Details:
① Artwork:
Fruits & Flowers 2
This watercolor painting exemplifies the artist's continued exploration of still life composition. Crawford arranges and paints “artificial flowers” in vases alongside fruit and various objects that she collects for their beauty. Her deliberate marks pool and bleed color across the surface of her works. About this process, Crawford remarks: "You can't control it—you can try, but watercolor does what it wants. In most mediums, paint stays where you put it. Watercolor complies with gravity and parallels the improvisation of jazz.” This comment evokes Crawford's internationally renowned work as a jazz singer. Throughout her decades-long career as an artist, Crawford has repeatedly revisited the conventions of still life composition. At the age of 78, the artist discovered renewed inspiration in her memories and the past; the walls of the artist's home studio, where this work was made, are layered with photographs, drawings and ephemera from her life. Crawford describes her studio's wall decor as “memories, remnants, trinkets, objects d'art and keys to the past.”
Specs:
③ Artist:
Stephanie Crawford creates her still life paintings in her home studio, a domestic space with layers of photographs, drawings and ephemera from her life on the walls. The artist’s deliberate brush marks pool and bleed color across the surface of the page; the improvisational quality of watercolor parallels her technique as a world-renowned jazz singer. Crawford frequently revists the conventions of still life painting, returning to a composition within a series and thereby exploring the generative possibilities of artmaking.
BIO:
Stephanie Crawford was born in 1942 in Detroit, Michigan. The artist received an MFA from Pratt Institute in Brooklyn, New York, and a BFA from Wayne State University in Detroit, Michigan.

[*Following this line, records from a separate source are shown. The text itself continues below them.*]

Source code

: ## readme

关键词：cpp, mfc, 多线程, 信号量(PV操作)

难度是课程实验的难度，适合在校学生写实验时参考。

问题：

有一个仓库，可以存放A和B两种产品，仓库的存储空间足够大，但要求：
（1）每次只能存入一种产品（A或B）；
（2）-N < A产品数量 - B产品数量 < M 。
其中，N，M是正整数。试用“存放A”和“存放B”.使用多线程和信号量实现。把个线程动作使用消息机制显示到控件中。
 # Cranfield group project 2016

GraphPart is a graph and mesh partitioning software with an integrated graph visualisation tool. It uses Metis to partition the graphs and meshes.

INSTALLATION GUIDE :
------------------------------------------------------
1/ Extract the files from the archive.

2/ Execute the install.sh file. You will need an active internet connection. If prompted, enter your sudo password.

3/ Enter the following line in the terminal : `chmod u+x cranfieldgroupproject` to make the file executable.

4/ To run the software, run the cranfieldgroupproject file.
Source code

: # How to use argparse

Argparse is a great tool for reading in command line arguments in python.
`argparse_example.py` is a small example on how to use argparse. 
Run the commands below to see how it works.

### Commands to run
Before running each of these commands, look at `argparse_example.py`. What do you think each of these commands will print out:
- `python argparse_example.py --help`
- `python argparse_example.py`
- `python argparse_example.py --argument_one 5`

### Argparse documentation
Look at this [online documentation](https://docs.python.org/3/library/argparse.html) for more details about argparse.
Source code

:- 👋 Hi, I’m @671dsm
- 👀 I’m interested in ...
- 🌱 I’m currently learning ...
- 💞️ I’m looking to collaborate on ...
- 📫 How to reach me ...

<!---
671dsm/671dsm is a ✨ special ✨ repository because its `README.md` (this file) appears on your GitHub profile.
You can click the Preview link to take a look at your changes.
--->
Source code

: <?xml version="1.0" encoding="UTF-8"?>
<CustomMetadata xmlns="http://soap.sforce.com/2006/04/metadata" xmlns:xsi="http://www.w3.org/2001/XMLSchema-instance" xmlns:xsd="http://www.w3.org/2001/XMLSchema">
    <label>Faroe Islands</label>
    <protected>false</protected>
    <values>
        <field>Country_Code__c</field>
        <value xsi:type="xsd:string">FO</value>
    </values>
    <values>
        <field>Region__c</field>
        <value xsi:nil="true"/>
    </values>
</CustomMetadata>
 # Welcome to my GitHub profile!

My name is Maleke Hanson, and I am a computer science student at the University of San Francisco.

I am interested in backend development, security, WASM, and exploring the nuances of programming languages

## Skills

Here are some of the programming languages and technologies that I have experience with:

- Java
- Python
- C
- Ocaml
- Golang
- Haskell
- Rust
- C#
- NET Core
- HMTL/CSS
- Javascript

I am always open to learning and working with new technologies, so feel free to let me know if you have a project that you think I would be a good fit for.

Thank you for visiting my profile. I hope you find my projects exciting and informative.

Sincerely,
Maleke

Exhibitions of Crawford’s work include: a solo debut at Gordon Robichaux in New York City; (Nothing but) Flowers at Karma in New York City; and a two-person exhibition at Rebecca Camacho Presents in San Francisco, California. The artist’s work has been covered in Hauser & Wirth’s Ursula magazine.
In addition to her work as a visual artist, Crawford is a celebrated jazz singer. In the 1980s, the artist performed regularly at the Blue Note and the Pyramid Club, both in New York City, in performances that bridged the world of blues, trans and drag. From 1989 to 1996, Crawford taught jazz vocals in Paris and received the prestigious Django D’Or award for Best International Jazz Vocalist in 1993.
Crawford lives in Oakland, California, where she paints, performs, teaches and practices Buddhism.